Here’s the deal: if you won’t write your replacement, a competitor will do it and outprice your employer. Either way you’re out of a job. May be more prudent to adapt to the new tools and master them rather than be left behind?
Do you want to be a jobless weaver, or an engineer building mechanical looms for a higher pay than the weaver got?
I want to be neither. I either want to continue being a software engineer who doesn't need a tricycle for the mind, or move to law or medicine; two professions that have successfully defended themselves against extreme versions of the kind of anxiety, obedience and self hate that is so prevalent among software engineers.
Nobody is preventing people writing in Assembly, even though we have more advanced language.
You could even go back to punch cards if you want to. Literally nobody forcing you to not use it for your own fun.

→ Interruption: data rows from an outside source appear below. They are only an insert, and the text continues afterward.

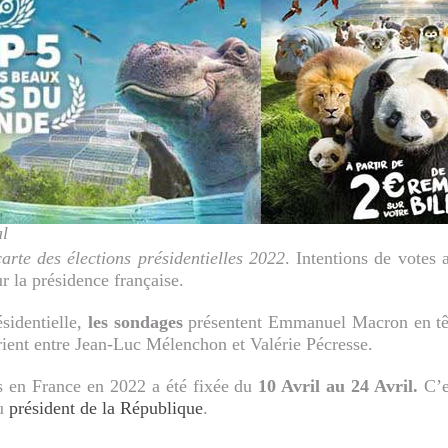
l
carte des élections présidentielles 2022
. Intentions de votes
r la présidence française.
sidentielle,
les sondages
présentent Emmanuel Macron en têt
rient entre Jean-Luc Mélenchon et Valérie Pécresse.
es en France en 2022 a été fixée du
10 Avril au 24 Avril.
C’es
du
président de la République
.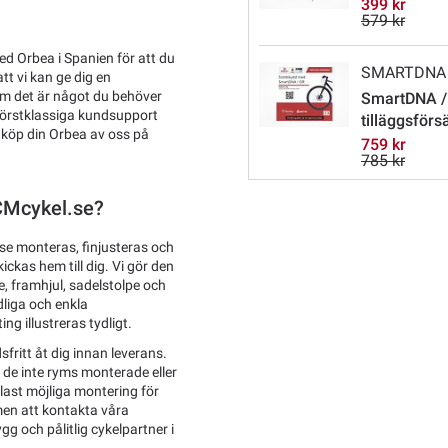
399 kr
579 kr
ed Orbea i Spanien för att du
SMARTDNA
tt vi kan ge dig en
 om det är något du behöver
SmartDNA /
förstklassiga kundsupport
tilläggsförs
, köp din Orbea av oss på
759 kr
785 kr
TCMcykel.se?
se monteras, finjusteras och
ckas hem till dig. Vi gör den
, framhjul, sadelstolpe och
dliga och enkla
ng illustreras tydligt.
sfritt åt dig innan leverans.
l de inte ryms monterade eller
last möjliga montering för
men att kontakta våra
g och pålitlig cykelpartner i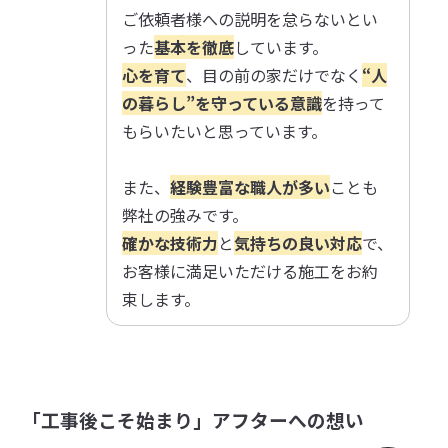
ご依頼者様への説明を怠らないとい
った
基本を徹底
しています。
心を育て
、目の前の家だけでなく
“人
の暮らし”を守っている意識
を持って
もらいたいと思っています。
また、
経験豊富な職人が多い
ことも
弊社の強みです。
確かな技術力
と
気持ちの良い対応
で、
お客様に満足いただける施工をお約
束します。
「工事後こそ始まり」アフターへの想い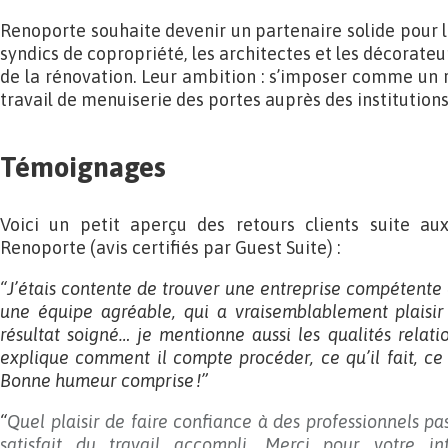
Renoporte souhaite devenir un partenaire solide pour l
syndics de copropriété, les architectes et les décorateu
de la rénovation. Leur ambition : s’imposer comme un r
travail de menuiserie des portes auprès des institutions
Témoignages
Voici un petit aperçu des retours clients suite au
Renoporte (avis certifiés par Guest Suite) :
“J’étais contente de trouver une entreprise compétente 
une équipe agréable, qui a vraisemblablement plaisir
résultat soigné… je mentionne aussi les qualités relat
explique comment il compte procéder, ce qu’il fait, ce q
Bonne humeur comprise !”
“
Quel plaisir de faire confiance à des professionnels pa
satisfait du travail accompli. Merci pour votre i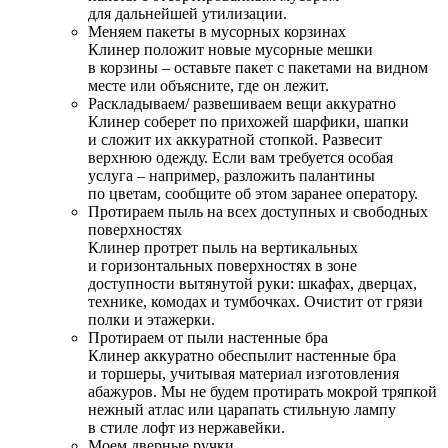
для дальнейшей утилизации.
Меняем пакеты в мусорных корзинах
Клинер положит новые мусорные мешки
в корзины – оставьте пакет с пакетами на видном
месте или объясните, где он лежит.
Раскладываем/ развешиваем вещи аккуратно
Клинер соберет по прихожей шарфики, шапки
и сложит их аккуратной стопкой. Развесит
верхнюю одежду. Если вам требуется особая
услуга – например, разложить палантины
по цветам, сообщите об этом заранее оператору.
Протираем пыль на всех доступных и свободных
поверхностях
Клинер протрет пыль на вертикальных
и горизонтальных поверхностях в зоне
доступности вытянутой руки: шкафах, дверцах,
технике, комодах и тумбочках. Очистит от грязи
полки и этажерки.
Протираем от пыли настенные бра
Клинер аккуратно обеспылит настенные бра
и торшеры, учитывая материал изготовления
абажуров. Мы не будем протирать мокрой тряпкой
нежный атлас или царапать стильную лампу
в стиле лофт из нержавейки.
Моем дверные ручки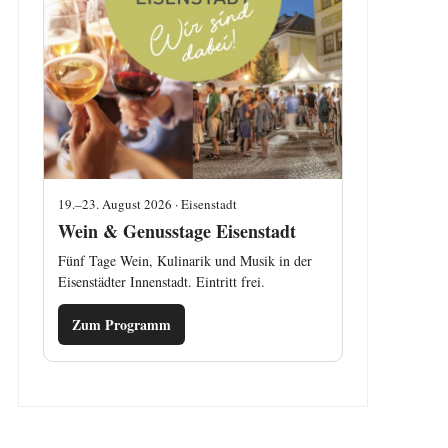
19.–23. August 2026 · Eisenstadt
Wein & Genusstage Eisenstadt
Fünf Tage Wein, Kulinarik und Musik in der
Eisenstädter Innenstadt. Eintritt frei.
Zum Programm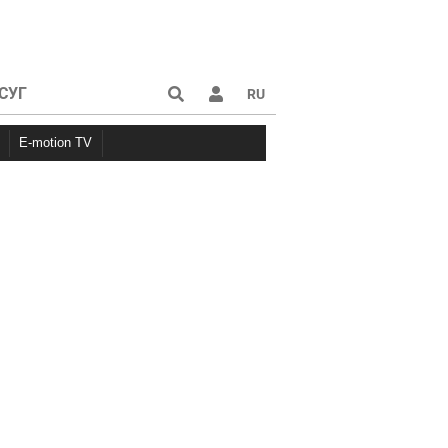
СУГ
RU
E-motion TV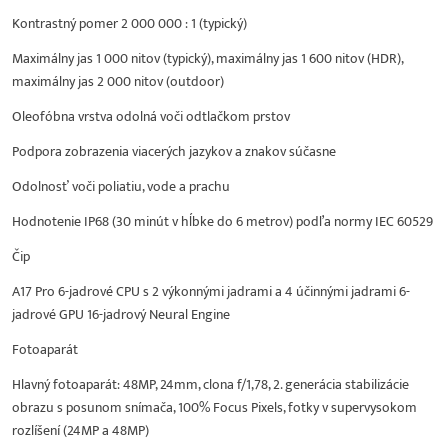
Kontrastný pomer 2 000 000 : 1 (typický)
Maximálny jas 1 000 nitov (typický), maximálny jas 1 600 nitov (HDR),
maximálny jas 2 000 nitov (outdoor)
Oleofóbna vrstva odolná voči odtlačkom prstov
Podpora zobrazenia viacerých jazykov a znakov súčasne
Odolnosť voči poliatiu, vode a prachu
Hodnotenie IP68 (30 minút v hĺbke do 6 metrov) podľa normy IEC 60529
Čip
A17 Pro 6-jadrové CPU s 2 výkonnými jadrami a 4 účinnými jadrami 6-
jadrové GPU 16-jadrový Neural Engine
Fotoaparát
Hlavný fotoaparát: 48MP, 24mm, clona f/1,78, 2. generácia stabilizácie
obrazu s posunom snímača, 100% Focus Pixels, fotky v supervysokom
rozlíšení (24MP a 48MP)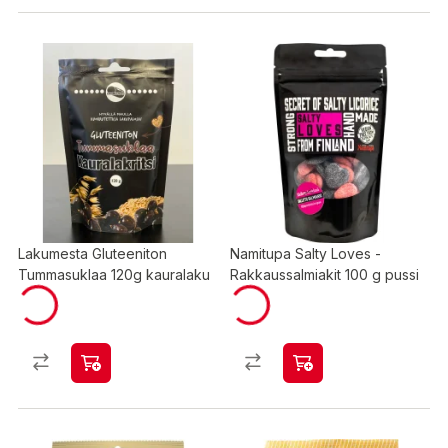
Lakumesta Gluteeniton
Namitupa Salty Loves -
Tummasuklaa 120g kauralaku
Rakkaussalmiakit 100 g pussi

But LLMs are a multiplier in many mundane tasks (I'd say about 80+% of software development for businesses), so not using them is like fighting against using a computer because you like writing by hand.
That grass is not #00FF00 there. Cory's recent essay on uber for nurses (doctors are next) and law is only second to coding on tbe AI disruptors radar plus both law and medicine have unfriendly hours for the most part.
Happy to hate myself but earn OK money for OK hours.
Funnily enough, I had a 3 or 4 hour chat with some co workers yesterday about an LLM related project and my feeling about LLM's is that it's actually opening up a lot of fun and interesting software engineering challenges if you want to figure out how to automate the usage of LLM's.
I think it's the wrong analogy. The prompt engineer who uses the AI to make code maps to the poorly-paid, low-skill power loom machine tender. The "engineer" is the person who created the model. But it's also not totally clear to me that we'll need humans for that either, in the near future.
Tools and systems which increase productivity famously always put everyone out of a job, which is why after a couple centuries of industrial revolution we're all unemployed.
This is kind of my point; people tend to not be silly enough to stay unemployed and starve. Instead when push comes to shove, sensible folks will adapt to the circumstances.
Do you want to be a jobless weaver, or an engineer building mechanical looms for a higher pay than the weaver got?